LINDAU – Mehr als 400 Zuhörer bei einem Kabarett- allerhand für Lindauer Gepflogenheiten, und zugleich eine Ermutigung zu mehr politischem Kabarett! Daß die ehemalige DDR für den Begriff „Distel“ gottlob Gewichtigeres zu bieten hat als überforderte Politiker, demonstrierten die über zwei Dutzend Nummern des gleichnamigen Berliner Kabaretts. Ob seine Resolution, doch auch bei Politikern das Leistungsprinzip einzuführen, einfach nicht ernst genommen wurde?

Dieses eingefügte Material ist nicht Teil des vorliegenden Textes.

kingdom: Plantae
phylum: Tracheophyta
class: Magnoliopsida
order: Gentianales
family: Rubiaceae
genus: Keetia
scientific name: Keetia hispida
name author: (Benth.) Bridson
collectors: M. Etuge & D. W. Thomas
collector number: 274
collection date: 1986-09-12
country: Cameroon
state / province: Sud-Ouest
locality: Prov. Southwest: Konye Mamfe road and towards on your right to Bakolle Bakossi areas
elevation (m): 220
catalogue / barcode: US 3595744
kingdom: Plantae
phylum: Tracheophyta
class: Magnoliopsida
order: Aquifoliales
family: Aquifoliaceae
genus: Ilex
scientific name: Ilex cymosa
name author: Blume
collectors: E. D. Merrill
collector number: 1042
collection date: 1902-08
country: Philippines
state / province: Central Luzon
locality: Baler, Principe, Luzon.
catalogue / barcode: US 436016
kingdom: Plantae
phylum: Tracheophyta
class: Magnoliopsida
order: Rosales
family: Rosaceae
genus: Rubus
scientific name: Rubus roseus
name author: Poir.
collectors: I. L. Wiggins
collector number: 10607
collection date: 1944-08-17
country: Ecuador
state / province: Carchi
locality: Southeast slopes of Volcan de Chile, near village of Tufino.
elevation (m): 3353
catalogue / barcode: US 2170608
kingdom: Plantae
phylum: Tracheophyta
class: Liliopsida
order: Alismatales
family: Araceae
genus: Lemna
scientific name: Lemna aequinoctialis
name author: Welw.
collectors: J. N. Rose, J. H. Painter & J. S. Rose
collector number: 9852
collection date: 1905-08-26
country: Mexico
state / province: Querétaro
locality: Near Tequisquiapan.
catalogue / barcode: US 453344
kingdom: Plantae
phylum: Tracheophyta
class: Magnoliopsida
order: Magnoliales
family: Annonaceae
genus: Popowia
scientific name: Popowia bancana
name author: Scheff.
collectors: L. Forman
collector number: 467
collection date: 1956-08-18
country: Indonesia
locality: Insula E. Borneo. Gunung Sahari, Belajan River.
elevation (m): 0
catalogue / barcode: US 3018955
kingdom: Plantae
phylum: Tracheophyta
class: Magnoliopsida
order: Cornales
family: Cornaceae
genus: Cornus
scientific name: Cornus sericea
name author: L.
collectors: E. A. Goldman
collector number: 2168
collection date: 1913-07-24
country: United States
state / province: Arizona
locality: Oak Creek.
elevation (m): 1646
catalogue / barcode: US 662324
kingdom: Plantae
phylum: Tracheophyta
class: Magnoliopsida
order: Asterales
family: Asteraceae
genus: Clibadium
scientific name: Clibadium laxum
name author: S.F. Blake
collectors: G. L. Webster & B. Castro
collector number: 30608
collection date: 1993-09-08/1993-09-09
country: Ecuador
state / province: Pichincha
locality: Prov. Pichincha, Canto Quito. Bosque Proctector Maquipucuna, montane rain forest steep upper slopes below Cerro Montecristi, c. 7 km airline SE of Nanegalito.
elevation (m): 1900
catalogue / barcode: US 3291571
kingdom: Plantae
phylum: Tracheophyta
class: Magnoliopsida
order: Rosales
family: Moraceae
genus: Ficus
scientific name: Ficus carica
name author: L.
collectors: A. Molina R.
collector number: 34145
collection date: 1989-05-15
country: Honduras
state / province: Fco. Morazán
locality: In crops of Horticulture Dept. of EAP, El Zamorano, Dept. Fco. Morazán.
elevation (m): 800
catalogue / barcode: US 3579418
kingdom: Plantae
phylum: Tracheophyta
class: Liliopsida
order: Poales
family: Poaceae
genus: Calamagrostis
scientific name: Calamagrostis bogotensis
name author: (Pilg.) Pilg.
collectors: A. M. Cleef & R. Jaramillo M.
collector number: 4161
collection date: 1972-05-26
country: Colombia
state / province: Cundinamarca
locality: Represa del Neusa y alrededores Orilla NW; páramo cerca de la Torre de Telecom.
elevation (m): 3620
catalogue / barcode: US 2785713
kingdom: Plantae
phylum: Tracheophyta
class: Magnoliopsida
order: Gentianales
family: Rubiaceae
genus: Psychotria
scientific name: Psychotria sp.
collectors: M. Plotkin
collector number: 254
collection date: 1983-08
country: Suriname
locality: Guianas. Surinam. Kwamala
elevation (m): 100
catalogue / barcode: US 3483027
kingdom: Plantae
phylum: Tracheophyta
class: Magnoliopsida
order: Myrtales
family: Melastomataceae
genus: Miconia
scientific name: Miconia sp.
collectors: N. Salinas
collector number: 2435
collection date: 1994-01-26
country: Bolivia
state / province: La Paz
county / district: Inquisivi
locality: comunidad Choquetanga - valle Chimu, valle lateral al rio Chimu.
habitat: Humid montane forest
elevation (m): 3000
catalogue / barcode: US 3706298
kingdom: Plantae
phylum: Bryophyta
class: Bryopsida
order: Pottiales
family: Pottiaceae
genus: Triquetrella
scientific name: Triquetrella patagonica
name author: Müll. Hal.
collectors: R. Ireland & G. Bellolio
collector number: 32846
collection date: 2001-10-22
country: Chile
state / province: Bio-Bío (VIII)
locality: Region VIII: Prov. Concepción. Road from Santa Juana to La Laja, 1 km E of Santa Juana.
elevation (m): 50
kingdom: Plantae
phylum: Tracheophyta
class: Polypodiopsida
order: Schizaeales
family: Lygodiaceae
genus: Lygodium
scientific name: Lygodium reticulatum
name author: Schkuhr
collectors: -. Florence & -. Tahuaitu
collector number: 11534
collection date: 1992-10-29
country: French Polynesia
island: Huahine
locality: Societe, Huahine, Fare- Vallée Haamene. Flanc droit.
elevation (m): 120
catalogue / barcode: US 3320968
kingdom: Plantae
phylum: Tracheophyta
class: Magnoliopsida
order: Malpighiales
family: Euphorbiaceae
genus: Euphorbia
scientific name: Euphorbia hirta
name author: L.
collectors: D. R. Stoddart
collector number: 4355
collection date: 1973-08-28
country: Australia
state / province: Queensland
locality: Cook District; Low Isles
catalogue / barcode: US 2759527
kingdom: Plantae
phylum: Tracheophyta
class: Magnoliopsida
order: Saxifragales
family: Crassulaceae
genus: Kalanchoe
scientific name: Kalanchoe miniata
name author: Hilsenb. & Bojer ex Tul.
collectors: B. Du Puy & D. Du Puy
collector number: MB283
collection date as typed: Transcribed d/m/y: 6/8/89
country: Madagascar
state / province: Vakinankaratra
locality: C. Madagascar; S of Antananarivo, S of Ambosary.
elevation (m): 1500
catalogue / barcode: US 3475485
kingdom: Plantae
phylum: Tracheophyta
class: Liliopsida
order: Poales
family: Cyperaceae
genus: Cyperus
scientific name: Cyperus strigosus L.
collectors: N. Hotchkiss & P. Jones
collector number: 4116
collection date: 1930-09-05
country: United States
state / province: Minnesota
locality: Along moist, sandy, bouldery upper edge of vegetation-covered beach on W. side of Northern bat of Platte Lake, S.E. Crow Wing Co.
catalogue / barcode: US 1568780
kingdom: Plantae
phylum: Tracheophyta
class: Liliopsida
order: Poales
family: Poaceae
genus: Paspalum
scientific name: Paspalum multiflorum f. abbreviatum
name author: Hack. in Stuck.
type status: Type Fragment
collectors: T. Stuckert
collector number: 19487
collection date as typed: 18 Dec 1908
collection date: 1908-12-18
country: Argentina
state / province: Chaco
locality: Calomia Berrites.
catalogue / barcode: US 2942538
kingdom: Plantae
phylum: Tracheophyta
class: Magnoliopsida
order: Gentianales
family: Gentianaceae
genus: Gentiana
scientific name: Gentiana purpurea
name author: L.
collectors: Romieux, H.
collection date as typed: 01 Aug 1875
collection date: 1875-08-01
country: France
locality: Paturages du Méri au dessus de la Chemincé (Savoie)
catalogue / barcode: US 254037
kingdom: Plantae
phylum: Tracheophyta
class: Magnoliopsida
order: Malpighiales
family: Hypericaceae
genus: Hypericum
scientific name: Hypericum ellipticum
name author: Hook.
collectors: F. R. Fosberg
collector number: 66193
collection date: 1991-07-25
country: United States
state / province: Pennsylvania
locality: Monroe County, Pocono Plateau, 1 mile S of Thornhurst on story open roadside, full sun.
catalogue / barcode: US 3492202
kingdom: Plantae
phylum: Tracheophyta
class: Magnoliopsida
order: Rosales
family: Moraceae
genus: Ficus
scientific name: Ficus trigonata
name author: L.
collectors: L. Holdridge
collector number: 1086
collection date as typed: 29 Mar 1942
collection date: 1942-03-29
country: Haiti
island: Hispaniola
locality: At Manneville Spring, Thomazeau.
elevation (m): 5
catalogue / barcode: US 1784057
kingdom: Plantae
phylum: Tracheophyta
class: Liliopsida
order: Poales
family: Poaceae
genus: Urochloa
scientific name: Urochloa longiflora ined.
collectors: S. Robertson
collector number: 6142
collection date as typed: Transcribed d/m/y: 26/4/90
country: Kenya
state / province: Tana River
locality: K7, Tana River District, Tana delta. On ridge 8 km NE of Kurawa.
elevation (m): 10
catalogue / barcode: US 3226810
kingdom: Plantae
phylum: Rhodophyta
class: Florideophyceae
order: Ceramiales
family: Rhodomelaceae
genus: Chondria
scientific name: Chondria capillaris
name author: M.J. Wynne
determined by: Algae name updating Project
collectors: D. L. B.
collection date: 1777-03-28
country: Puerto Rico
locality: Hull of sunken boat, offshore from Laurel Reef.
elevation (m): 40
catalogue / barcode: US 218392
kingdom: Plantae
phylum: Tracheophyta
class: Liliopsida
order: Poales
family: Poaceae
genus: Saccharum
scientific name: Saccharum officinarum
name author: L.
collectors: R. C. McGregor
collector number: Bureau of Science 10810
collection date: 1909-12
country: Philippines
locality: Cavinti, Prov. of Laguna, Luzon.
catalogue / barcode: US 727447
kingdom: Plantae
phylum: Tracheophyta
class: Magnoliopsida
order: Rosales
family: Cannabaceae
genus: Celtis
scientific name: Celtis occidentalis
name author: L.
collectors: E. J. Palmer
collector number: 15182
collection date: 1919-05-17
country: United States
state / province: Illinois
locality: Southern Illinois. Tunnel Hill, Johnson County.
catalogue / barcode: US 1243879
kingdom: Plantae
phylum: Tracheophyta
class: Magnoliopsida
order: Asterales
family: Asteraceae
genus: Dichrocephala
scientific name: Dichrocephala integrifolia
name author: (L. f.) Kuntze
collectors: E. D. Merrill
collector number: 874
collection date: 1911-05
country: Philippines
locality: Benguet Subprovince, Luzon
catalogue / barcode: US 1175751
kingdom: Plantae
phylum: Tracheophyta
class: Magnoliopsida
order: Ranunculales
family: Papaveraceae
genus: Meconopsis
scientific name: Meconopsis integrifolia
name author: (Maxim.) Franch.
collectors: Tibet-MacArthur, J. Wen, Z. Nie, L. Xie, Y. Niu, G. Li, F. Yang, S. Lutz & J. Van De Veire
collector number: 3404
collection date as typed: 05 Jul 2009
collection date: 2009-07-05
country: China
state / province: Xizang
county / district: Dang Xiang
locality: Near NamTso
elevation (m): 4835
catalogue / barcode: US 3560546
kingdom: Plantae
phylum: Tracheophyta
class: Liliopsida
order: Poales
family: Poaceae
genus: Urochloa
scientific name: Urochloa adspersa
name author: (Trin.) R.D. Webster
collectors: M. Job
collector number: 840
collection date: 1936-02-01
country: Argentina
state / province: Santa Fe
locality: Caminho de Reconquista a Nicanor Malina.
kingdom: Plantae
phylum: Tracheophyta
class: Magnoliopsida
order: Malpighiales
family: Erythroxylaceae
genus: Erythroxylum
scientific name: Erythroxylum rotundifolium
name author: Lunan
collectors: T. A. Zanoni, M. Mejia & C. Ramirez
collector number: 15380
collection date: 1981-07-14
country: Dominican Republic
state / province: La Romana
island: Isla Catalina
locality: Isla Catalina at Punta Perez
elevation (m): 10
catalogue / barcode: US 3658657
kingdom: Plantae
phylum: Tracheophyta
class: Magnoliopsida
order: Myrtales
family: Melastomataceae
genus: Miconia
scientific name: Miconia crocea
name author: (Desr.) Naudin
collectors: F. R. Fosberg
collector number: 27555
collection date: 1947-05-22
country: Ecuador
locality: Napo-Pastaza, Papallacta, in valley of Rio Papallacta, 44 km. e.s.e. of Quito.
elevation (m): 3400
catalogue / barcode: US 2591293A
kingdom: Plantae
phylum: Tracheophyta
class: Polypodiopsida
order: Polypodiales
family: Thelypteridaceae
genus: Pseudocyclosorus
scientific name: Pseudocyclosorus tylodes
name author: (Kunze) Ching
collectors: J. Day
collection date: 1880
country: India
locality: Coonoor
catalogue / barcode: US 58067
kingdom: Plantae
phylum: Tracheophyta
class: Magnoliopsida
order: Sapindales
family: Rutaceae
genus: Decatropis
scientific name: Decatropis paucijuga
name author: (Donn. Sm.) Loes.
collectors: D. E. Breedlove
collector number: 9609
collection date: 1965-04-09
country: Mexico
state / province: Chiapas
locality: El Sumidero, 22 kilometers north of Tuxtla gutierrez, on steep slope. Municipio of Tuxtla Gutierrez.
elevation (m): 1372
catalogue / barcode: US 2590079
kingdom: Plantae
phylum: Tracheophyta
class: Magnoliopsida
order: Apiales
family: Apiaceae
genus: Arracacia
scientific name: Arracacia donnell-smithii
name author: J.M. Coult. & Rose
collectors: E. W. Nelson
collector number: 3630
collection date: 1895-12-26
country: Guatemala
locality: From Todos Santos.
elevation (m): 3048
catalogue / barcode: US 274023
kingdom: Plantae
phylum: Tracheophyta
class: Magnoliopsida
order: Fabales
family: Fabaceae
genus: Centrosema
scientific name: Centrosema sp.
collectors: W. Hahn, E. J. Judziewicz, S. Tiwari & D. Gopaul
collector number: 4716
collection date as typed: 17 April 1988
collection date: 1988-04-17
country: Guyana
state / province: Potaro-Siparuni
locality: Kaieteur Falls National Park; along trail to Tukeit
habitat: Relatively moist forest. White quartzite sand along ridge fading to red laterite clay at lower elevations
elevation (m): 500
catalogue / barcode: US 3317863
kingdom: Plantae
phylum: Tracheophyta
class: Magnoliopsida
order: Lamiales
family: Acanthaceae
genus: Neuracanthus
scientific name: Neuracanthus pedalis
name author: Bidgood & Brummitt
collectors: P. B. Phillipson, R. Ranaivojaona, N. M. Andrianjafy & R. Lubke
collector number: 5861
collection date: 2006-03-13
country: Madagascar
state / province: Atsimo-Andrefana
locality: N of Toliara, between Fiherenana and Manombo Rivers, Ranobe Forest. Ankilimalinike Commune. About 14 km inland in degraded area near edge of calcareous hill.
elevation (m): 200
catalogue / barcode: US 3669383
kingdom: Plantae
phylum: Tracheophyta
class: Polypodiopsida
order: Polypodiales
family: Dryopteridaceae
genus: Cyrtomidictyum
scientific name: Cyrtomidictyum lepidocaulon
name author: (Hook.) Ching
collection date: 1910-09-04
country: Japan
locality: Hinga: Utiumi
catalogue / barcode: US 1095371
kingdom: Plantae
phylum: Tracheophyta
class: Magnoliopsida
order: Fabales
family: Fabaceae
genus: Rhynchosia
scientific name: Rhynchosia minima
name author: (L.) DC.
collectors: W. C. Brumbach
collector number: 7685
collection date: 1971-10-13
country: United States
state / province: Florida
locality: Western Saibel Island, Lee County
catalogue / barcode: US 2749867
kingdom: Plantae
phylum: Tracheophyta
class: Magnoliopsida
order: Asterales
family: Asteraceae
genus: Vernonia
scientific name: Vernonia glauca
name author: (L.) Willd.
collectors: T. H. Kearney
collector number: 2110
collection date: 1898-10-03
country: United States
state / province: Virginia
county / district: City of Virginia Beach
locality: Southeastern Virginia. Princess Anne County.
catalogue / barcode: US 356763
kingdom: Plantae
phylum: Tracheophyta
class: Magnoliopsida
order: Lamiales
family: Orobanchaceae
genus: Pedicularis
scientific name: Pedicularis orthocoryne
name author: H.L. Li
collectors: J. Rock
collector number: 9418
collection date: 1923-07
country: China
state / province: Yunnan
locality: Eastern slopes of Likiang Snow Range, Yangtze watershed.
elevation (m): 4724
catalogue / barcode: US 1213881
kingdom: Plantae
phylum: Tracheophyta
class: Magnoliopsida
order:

Doch gemach. „Johnny Walker for president“: mit diesem Synonym für alle kapitalistische Unbill weideten sich die Kabarettistin Gisela Oechelhaeuser – zugleich Intendantin und Regisseurin – und ihre beiden männlichen Kollegen Gert Kießling und Michael Nitzel genußvoll an den vielen Angriffsflächen ihrer neuen, der westlichen Ideologie. Ihr Verarbeitungsmaterial wurde in den neuen Verhältnissen nicht geringer, sondern meist nur umbenannt. Vom „Bundesnachrichten-Unterdrückungsdienst“ war da die Rede, von den so gern gepflegten Vorurteilen gegen Amerika, Reiche, polnische Autodiebe und potente Neger, von neuen Überwachungsmethoden („wie legen keine Akten an, uns reichen Ihre Daten“) und vornehm verpackter Zensur: so geriet das „literarische Trio“ mit dem hinreißenden Michael Nitzel als Reich-Ranitzki zu einem imitatorischen Highlight, der den selbstherrlichen Unfehlbarkeitsanspruch des Originals als recht perfide Methode entlarvte, vor der manche Ostzensur allenfalls dumm dasteht.
Es ist hier nicht der Raum, auf alle einzelnen Szenen einzugehen; anders als Theater entzieht sich nach Meinung des Rezensenten politisches Kabarett ohnehin den dort geltenden Kriterien; entweder es versteht sein gesellschaftspolitische Handwerk, und die kritisch-satirischen Anspielungen sitzen, oder aber es gelingt ihm nicht. So betrachtet war das Distel-Ensemble über jeden Zweifel erhaben.
Zwei Auftritte, spielerisch und thematisch besonders imponierend, seien dennoch erwähnt: Gisela Oechelhaeuser ging in „Das gute und das böse Biest“ auf die sie verwirrenden Rivalitäten im Bosnienkrieg ein, um über die Erkenntnis, daß es „normale und anerkannte Diktatoren“ gäbe, und „falsche Leichen böses Blut“ machten, schließlich einzusehen, daß natürlich immer die Partei im Recht sei, die dem Kapitalismus gegenüber am empfänglichsten ist. Gert Kießling endlich beeindruckte sowohl gestisch als auch sprachlich in der Szene „Zur Sache, Herr Kanzler“, trefflich assistiert vom unterwürfigen Michael Nitzel als Fragen-Geber des privaten Fernsehsenders; hier wurde offenbar, wie unerläßlich die Mittel des Kabarett sind, um so fragwürdige Szenarien wie jene Interviewfarce vor Augen zu führen.
Das Berliner Kabarett-Theater versäumte entsprechend seines Auftrittsortes nicht, immer wieder auch auf bayerische Eigenheiten anzuspielen („Bayern feiert nix als Bayern“). So blieb nicht nur die ironische Auseinandersetzung eines ehemaligen Ost-Kabaretts mit den neuen politischen Verhältnissen spannend, sondern auch die mit den geradezu exotischen Eigenarten mancher Bundesländer.
Mehrere erklatschte Zugaben (griechisch, bayerisch, „nieder-bayerisch…) waren Bestätigung für eine gelungene Darbietung politischen Kabaretts.